## Data section
[Start of section]
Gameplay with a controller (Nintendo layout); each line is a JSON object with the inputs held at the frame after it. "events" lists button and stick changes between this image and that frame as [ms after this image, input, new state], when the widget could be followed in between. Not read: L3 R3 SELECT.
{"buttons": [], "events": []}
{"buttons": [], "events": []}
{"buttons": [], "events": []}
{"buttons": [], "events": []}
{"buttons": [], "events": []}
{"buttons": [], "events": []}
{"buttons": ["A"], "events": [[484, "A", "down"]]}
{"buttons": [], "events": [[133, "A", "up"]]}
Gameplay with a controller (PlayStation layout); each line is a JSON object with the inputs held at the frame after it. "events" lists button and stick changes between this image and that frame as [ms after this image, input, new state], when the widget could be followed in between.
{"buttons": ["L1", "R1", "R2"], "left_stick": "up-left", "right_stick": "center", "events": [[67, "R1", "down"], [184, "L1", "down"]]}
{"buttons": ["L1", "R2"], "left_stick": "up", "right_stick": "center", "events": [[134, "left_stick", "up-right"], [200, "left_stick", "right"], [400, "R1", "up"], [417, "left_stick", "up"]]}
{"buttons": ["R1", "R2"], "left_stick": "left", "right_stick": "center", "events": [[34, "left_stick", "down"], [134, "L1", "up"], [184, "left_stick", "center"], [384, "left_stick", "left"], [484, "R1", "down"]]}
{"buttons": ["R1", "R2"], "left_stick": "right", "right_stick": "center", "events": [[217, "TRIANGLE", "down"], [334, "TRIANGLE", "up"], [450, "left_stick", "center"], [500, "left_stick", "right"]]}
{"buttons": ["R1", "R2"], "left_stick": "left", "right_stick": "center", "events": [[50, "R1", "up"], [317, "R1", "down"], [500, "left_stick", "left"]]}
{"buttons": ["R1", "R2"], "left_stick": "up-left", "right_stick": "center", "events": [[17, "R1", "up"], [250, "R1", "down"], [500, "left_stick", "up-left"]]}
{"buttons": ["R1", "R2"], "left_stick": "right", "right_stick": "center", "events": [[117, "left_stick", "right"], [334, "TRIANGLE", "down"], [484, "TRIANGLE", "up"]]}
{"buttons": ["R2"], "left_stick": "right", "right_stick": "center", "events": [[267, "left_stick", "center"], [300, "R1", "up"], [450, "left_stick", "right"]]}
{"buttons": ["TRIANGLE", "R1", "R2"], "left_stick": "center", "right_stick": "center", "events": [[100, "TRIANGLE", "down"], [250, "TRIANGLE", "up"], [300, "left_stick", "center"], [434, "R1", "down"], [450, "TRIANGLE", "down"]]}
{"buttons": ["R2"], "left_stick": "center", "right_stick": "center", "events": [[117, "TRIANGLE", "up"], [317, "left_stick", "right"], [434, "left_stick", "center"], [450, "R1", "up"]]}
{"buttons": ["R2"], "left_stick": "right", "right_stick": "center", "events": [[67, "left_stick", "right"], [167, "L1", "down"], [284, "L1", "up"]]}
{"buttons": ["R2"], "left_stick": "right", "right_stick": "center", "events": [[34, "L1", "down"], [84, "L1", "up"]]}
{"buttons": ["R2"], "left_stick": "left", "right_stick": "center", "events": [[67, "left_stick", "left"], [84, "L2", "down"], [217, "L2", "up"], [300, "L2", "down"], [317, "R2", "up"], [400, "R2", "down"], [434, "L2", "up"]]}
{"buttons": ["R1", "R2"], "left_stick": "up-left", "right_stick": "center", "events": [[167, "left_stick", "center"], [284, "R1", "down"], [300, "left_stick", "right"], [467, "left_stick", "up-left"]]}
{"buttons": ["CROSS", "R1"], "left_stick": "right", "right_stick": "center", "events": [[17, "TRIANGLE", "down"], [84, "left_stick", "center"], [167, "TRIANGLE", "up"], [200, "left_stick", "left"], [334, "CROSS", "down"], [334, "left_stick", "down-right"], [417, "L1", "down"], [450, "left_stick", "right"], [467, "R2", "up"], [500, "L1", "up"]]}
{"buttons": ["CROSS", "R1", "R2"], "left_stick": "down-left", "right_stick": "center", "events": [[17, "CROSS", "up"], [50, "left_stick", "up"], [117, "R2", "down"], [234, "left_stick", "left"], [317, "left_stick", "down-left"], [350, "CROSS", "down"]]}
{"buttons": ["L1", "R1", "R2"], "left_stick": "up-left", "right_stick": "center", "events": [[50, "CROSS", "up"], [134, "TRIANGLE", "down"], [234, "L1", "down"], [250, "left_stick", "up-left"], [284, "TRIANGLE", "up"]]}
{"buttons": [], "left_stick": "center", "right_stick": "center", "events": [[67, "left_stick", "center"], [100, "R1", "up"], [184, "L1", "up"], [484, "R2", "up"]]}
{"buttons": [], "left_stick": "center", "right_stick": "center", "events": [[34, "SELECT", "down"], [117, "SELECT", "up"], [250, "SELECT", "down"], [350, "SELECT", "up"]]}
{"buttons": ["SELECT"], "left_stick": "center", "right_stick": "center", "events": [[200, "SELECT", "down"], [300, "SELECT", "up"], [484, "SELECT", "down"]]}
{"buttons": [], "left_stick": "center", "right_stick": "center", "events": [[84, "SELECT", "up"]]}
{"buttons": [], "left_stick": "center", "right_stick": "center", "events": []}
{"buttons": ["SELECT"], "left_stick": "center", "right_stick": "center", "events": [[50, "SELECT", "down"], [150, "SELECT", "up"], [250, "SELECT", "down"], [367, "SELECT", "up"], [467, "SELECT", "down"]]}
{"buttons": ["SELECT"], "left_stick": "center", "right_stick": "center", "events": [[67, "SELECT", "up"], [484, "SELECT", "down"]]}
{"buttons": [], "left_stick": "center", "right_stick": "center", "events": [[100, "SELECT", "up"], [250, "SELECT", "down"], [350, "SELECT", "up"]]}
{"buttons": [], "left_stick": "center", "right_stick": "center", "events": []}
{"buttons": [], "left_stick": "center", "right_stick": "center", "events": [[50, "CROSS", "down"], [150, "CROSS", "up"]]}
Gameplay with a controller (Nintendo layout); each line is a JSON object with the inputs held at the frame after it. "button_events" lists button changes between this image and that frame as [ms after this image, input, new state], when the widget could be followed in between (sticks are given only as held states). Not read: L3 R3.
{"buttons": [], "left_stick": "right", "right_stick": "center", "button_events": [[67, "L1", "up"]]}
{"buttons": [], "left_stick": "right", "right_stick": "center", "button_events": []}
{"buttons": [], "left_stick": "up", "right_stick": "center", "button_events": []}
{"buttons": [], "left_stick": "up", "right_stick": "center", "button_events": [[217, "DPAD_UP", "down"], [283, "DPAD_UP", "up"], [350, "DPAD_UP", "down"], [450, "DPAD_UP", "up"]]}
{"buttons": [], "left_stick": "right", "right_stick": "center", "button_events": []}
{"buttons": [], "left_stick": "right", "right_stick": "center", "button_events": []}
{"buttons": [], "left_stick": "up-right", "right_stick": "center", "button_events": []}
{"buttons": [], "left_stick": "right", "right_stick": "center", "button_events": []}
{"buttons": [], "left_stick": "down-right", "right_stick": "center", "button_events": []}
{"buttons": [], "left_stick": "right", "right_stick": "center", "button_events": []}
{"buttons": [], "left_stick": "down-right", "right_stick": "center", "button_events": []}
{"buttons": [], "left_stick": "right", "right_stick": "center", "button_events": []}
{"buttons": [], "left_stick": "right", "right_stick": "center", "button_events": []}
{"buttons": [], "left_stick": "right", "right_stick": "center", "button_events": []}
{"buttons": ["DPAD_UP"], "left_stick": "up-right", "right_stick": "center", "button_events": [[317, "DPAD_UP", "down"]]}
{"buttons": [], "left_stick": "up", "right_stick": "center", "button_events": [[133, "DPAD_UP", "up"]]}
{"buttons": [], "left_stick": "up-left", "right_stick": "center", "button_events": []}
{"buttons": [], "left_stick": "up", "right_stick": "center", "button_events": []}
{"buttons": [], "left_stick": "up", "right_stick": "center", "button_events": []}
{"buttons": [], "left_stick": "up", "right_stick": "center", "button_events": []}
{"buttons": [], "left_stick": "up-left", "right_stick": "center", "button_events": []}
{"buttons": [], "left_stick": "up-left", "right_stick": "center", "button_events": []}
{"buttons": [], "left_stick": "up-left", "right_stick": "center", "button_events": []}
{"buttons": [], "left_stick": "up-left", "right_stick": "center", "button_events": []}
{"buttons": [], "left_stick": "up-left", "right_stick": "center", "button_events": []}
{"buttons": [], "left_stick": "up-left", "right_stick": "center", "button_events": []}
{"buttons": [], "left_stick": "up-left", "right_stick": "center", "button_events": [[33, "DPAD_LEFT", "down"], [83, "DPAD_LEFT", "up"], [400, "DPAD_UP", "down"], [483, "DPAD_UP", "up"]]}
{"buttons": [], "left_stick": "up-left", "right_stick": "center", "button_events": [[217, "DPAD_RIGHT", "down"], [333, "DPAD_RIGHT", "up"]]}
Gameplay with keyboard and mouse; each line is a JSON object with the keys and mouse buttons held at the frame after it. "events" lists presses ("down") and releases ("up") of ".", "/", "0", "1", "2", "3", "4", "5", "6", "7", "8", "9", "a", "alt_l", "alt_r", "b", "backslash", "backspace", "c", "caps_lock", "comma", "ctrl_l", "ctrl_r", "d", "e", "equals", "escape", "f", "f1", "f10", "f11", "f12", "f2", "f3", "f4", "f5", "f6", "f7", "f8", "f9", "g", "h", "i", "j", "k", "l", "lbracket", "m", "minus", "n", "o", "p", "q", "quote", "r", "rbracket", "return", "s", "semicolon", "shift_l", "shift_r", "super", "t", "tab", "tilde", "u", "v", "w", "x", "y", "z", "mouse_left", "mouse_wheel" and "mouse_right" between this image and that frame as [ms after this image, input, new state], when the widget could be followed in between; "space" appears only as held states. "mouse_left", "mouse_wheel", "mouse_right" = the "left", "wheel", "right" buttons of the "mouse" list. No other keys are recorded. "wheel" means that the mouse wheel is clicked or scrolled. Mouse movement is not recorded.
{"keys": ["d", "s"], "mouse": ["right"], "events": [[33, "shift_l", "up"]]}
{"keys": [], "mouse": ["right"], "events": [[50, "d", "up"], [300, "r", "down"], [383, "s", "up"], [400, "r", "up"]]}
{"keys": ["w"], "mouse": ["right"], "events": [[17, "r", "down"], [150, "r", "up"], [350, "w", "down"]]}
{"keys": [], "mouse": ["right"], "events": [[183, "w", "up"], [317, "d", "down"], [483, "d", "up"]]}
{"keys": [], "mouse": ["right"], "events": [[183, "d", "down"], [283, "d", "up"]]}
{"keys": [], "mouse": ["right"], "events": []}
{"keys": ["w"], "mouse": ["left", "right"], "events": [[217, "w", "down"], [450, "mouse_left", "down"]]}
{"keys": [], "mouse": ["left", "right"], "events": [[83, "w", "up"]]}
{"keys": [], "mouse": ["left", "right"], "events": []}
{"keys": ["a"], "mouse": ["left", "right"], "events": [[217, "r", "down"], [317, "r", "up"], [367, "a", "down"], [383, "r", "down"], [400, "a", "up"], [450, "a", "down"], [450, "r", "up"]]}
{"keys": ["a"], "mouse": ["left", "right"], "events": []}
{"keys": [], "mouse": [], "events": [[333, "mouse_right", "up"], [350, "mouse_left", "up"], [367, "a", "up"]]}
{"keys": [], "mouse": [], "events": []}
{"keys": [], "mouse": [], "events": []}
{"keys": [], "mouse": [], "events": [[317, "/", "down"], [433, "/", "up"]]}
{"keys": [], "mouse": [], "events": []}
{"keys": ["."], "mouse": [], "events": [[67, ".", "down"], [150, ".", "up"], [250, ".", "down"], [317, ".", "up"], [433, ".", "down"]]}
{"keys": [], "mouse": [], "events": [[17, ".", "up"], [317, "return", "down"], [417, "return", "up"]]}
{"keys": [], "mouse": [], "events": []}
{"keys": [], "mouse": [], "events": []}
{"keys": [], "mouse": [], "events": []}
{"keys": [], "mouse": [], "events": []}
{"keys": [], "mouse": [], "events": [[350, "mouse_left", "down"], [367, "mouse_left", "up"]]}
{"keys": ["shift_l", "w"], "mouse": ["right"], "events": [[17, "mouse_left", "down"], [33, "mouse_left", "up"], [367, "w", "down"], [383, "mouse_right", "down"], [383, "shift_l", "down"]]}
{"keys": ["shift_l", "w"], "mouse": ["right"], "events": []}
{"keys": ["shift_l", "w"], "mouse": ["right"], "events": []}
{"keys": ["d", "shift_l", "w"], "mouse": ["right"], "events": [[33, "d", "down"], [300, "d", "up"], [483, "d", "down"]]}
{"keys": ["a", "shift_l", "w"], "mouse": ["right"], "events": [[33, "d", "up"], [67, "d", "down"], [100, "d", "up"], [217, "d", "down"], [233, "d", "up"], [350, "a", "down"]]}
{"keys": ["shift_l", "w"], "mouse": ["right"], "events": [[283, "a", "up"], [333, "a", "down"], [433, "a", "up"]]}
[End of section]
## Task requirements
Check the listing for the word "controller". Show each line that has it.

## Response to this exercise
Gameplay with a controller (Nintendo layout); each line is a JSON object with the inputs held at the frame after it. "events" lists button and stick changes between this image and that frame as [ms after this image, input, new state], when the widget could be followed in between. Not read: L3 R3 SELECT.
Gameplay with a controller (PlayStation layout); each line is a JSON object with the inputs held at the frame after it. "events" lists button and stick changes between this image and that frame as [ms after this image, input, new state], when the widget could be followed in between.
Gameplay with a controller (Nintendo layout); each line is a JSON object with the inputs held at the frame after it. "button_events" lists button changes between this image and that frame as [ms after this image, input, new state], when the widget could be followed in between (sticks are given only as held states). Not read: L3 R3.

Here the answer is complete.